__Source data__
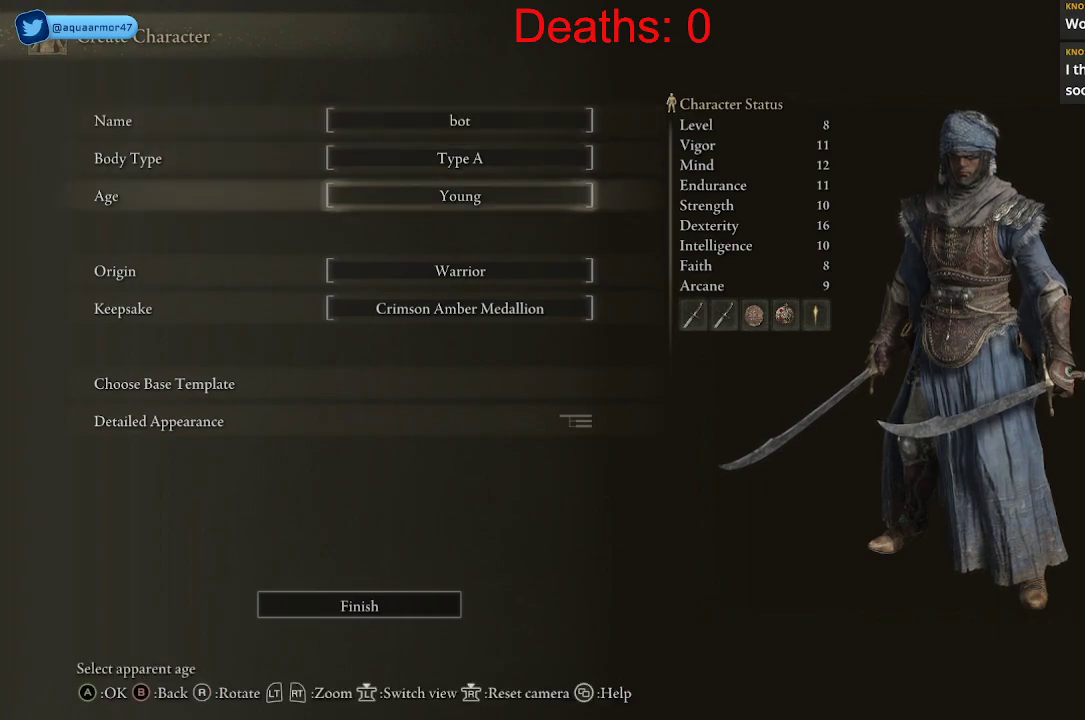
{"buttons": [], "left_stick": "center", "right_stick": "center", "events": [[33, "DPAD_DOWN", "up"], [100, "DPAD_DOWN", "down"], [233, "DPAD_DOWN", "up"], [300, "DPAD_DOWN", "down"], [383, "DPAD_DOWN", "up"]]}
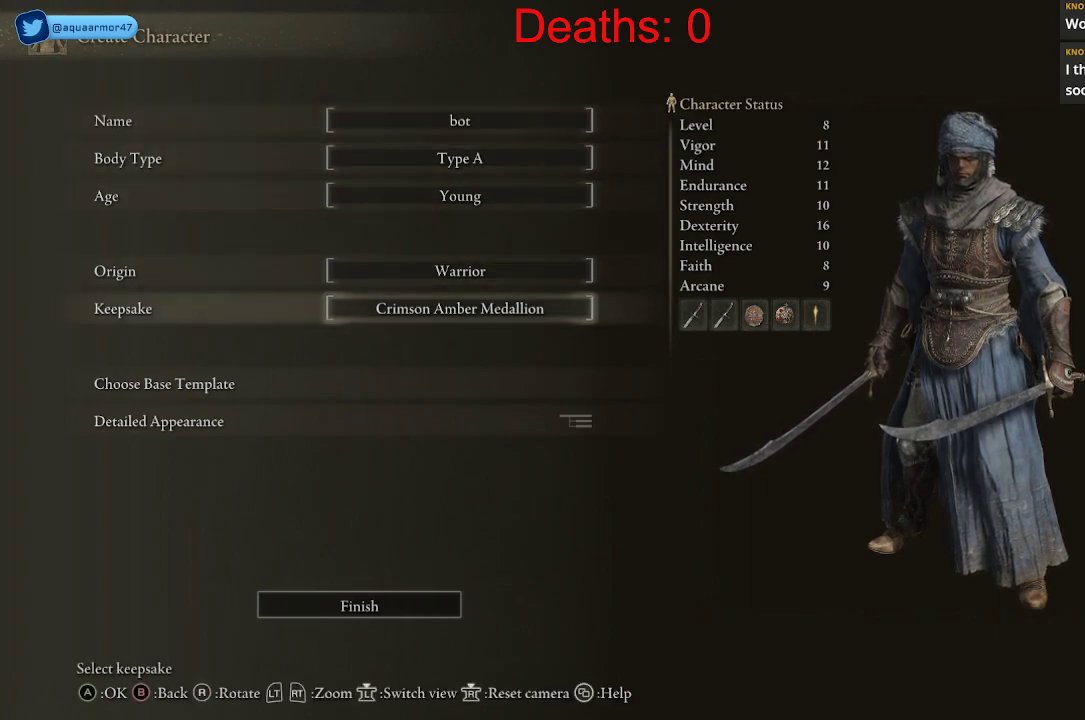
{"buttons": [], "left_stick": "center", "right_stick": "center", "events": [[167, "DPAD_DOWN", "down"], [300, "DPAD_DOWN", "up"]]}
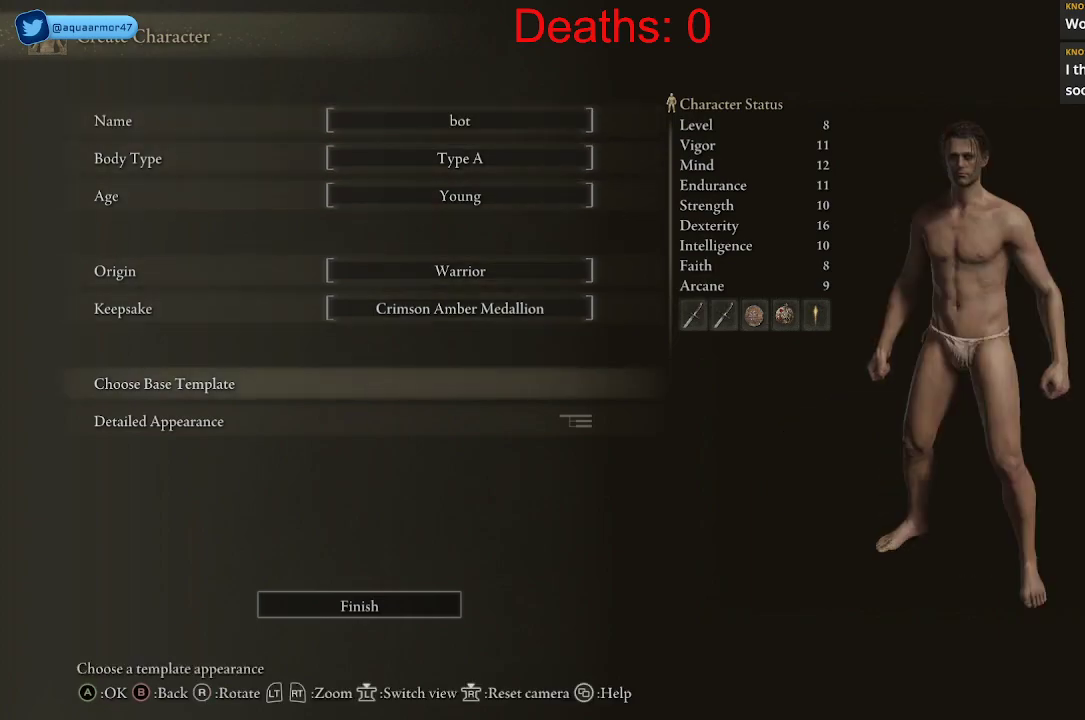
{"buttons": [], "left_stick": "center", "right_stick": "center", "events": []}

__Exercise__
Output all the data, exactly, without images.

__Your response__
{"buttons": [], "left_stick": "center", "right_stick": "center", "events": [[33, "DPAD_DOWN", "up"], [100, "DPAD_DOWN", "down"], [233, "DPAD_DOWN", "up"], [300, "DPAD_DOWN", "down"], [383, "DPAD_DOWN", "up"]]}
{"buttons": [], "left_stick": "center", "right_stick": "center", "events": [[167, "DPAD_DOWN", "down"], [300, "DPAD_DOWN", "up"]]}
{"buttons": [], "left_stick": "center", "right_stick": "center", "events": []}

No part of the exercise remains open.